Saturday, July 22, 2006

Show Your Manliness With Your Dollars

Being a vegetarian, I unfortunately have to deal with "chick food". By chick food I mean the plates that revolve more around pasta and veggies, rather than beef and pork. I am effeminate also, in the way that I don't use a macho brand of deodorant, or drink the beer that is assigned to my gender. Overall, I am not really a man. At least, not according to the latest slew of ads and literature focusing on the Manliness of Men. For too long have men been subjected to lean to the feminine side, becoming metrosexuals, watching homosexual movies, or buying pansy products.
The likes of Carl's Jr., Irish Spring, Budweiser, among other companies, have laid claim to what makes a man "manly". Chick food, as is sung about in the latest Carl's Jr. commercials, is everything that is not meat. Deodorants must be musky, soaps must peel the dirt off your skin, even if it takes some skin with it, and beer is not supposed to be light or foreign, but American and calorie-laden. Men, stop worrying about your pretty boy face and start focusing on your batting average or why you are running low on Old Spice. There is this new revolution in our culture that is up in arms when seeing, what they call, the emasculation of the American man. Books like, "I Hope They Serve Beer in Hell", or, "The Alphabet of Manliness", have become bestsellers. Esquire, in their current issue, asks what the "State of the American Man" is? It appears to be in contestation.
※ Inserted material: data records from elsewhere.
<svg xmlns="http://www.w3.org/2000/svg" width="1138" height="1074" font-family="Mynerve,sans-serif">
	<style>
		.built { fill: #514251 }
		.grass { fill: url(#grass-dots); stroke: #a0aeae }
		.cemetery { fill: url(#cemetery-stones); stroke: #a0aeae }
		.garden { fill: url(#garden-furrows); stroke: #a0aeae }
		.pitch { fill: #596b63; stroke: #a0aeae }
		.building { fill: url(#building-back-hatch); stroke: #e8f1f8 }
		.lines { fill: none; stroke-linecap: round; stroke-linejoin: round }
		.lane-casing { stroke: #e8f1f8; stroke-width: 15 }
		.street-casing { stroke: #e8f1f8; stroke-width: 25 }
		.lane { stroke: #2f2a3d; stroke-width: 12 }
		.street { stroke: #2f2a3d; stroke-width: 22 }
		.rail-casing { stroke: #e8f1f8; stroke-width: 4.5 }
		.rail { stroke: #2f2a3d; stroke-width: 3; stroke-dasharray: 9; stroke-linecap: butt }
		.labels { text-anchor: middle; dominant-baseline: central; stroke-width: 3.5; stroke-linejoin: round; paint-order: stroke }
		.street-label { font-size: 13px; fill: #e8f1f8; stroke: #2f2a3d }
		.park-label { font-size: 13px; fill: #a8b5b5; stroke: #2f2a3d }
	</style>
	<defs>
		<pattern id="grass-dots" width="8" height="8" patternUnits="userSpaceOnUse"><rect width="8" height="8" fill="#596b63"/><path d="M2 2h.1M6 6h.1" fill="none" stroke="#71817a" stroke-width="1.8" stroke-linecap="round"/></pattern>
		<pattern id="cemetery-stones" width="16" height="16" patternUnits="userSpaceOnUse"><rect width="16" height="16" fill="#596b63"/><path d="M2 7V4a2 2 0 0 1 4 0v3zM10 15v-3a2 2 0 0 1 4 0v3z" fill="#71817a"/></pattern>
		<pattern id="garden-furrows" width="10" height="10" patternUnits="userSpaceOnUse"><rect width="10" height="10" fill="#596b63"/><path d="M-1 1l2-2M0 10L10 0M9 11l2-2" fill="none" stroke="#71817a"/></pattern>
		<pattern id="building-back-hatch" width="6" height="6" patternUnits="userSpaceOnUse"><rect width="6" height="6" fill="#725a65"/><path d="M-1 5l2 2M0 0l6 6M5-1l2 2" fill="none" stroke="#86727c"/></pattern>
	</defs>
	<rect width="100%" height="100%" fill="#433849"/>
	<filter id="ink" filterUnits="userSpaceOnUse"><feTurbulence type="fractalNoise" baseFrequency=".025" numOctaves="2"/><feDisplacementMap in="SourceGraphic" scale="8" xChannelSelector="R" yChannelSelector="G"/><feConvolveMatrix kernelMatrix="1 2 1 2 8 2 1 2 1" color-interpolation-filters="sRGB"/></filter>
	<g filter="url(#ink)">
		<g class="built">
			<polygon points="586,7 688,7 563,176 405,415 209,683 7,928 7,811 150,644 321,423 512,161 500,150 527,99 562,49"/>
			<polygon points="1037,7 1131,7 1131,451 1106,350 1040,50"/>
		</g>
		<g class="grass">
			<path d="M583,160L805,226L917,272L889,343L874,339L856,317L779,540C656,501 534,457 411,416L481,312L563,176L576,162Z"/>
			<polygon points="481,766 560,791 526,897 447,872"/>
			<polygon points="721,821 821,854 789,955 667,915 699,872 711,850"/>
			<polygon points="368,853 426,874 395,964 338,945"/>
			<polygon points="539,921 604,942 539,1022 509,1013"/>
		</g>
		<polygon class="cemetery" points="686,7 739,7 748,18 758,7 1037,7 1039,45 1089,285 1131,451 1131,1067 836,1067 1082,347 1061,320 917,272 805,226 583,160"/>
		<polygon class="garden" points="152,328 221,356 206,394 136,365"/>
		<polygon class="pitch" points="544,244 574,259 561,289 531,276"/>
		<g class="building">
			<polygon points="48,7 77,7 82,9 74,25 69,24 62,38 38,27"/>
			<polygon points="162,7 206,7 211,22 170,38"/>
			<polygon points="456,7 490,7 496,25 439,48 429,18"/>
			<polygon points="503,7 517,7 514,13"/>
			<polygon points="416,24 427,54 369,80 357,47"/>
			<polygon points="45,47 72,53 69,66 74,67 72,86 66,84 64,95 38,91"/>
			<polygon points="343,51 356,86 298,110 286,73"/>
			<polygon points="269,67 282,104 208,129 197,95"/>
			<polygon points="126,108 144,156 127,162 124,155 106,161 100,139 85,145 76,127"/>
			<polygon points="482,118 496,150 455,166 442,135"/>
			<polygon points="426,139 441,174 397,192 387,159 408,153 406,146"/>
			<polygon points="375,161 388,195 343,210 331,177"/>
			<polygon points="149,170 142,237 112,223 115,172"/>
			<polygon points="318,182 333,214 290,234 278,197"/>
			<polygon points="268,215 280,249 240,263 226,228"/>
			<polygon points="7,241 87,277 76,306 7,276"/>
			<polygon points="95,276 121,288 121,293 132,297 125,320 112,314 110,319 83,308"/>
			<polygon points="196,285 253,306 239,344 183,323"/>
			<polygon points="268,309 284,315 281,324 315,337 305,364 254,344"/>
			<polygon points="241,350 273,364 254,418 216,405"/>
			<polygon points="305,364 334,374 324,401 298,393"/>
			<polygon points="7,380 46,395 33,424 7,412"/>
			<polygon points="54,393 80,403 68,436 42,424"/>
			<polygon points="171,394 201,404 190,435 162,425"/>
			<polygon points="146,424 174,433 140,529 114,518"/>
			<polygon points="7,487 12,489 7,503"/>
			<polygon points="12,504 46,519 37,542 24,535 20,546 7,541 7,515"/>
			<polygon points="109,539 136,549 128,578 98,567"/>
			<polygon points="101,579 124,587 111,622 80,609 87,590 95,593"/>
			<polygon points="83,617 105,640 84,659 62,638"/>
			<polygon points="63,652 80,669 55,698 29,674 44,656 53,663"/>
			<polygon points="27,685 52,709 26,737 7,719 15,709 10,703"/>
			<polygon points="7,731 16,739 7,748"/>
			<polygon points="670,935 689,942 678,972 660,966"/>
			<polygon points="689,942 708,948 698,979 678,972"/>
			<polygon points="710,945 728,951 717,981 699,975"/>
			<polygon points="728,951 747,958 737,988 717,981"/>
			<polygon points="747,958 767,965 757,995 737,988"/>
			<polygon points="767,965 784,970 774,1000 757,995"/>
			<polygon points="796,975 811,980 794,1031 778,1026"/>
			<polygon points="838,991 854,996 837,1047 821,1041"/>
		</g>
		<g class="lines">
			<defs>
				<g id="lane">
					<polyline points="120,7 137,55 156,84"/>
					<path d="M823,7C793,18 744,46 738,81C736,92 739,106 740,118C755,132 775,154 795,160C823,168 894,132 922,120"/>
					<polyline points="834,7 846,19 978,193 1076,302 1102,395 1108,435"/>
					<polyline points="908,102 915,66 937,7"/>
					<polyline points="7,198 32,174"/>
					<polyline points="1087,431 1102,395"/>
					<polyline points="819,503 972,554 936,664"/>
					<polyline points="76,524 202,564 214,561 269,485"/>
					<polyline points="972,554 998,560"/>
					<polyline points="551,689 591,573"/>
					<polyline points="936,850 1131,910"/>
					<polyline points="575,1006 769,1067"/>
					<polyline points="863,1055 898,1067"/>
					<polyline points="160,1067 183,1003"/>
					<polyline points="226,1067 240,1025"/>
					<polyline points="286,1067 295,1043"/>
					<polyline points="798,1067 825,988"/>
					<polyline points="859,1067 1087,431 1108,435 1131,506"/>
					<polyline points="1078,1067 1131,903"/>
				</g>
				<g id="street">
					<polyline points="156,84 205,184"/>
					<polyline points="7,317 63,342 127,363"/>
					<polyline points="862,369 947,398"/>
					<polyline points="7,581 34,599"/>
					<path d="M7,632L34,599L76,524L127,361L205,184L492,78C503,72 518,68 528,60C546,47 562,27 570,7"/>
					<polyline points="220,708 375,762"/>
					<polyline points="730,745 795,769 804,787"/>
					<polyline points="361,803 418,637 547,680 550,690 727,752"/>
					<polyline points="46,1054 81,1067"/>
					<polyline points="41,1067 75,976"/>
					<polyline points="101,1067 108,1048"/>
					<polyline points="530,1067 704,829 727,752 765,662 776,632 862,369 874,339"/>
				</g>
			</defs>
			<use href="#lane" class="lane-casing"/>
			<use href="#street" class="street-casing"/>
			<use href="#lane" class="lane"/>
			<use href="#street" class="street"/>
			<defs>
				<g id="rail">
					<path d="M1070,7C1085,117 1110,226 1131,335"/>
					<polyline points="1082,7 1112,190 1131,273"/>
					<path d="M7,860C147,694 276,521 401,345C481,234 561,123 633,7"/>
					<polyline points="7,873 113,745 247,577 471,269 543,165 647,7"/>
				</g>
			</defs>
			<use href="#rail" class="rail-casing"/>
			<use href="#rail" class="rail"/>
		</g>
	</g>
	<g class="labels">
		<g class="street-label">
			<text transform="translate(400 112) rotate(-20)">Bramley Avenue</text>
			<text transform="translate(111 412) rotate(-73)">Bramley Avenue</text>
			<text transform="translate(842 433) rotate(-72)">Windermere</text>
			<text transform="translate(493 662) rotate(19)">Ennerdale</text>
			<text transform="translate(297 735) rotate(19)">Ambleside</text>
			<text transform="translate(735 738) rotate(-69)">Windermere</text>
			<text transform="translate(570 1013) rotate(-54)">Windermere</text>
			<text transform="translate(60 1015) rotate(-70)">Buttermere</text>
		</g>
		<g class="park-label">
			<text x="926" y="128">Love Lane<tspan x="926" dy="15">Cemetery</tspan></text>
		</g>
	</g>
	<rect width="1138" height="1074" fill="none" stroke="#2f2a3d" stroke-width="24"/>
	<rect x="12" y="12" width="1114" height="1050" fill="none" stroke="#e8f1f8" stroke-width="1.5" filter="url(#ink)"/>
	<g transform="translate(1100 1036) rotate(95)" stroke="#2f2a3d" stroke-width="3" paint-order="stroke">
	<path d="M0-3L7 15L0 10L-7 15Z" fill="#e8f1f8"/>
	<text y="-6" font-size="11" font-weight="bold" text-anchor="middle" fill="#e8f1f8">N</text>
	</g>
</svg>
While the gay movement has changed little in regard to gay rights, it has molded our current society in the most subtlest ways. A man is now called a metrosexual when he pays attention to his appearance, instead of being blatantly labeled a "fag" or a "woman" (although those lovely macho figures still roam the nation). Style has been considered an essential part of a man's "importance". Rugged outdoorsman is no longer the quintessential American homme; it is Angelina's boo, Mr. Pitt. "Prettiness" is accepted as a quality when it comes to men. Our perception of the American cowboy is outdated...now he wears Kenneth Cole shirts and a driver's cap.
So what is all this fuss about the emasculation of the boys, then? It has to do with what many have called "Frat boy machismo". Showing off your good looks is still in style, but so long as you maintain control over other things, i.e. your women, your preferences, your gender. Is it truly that important to have control in order to be a man?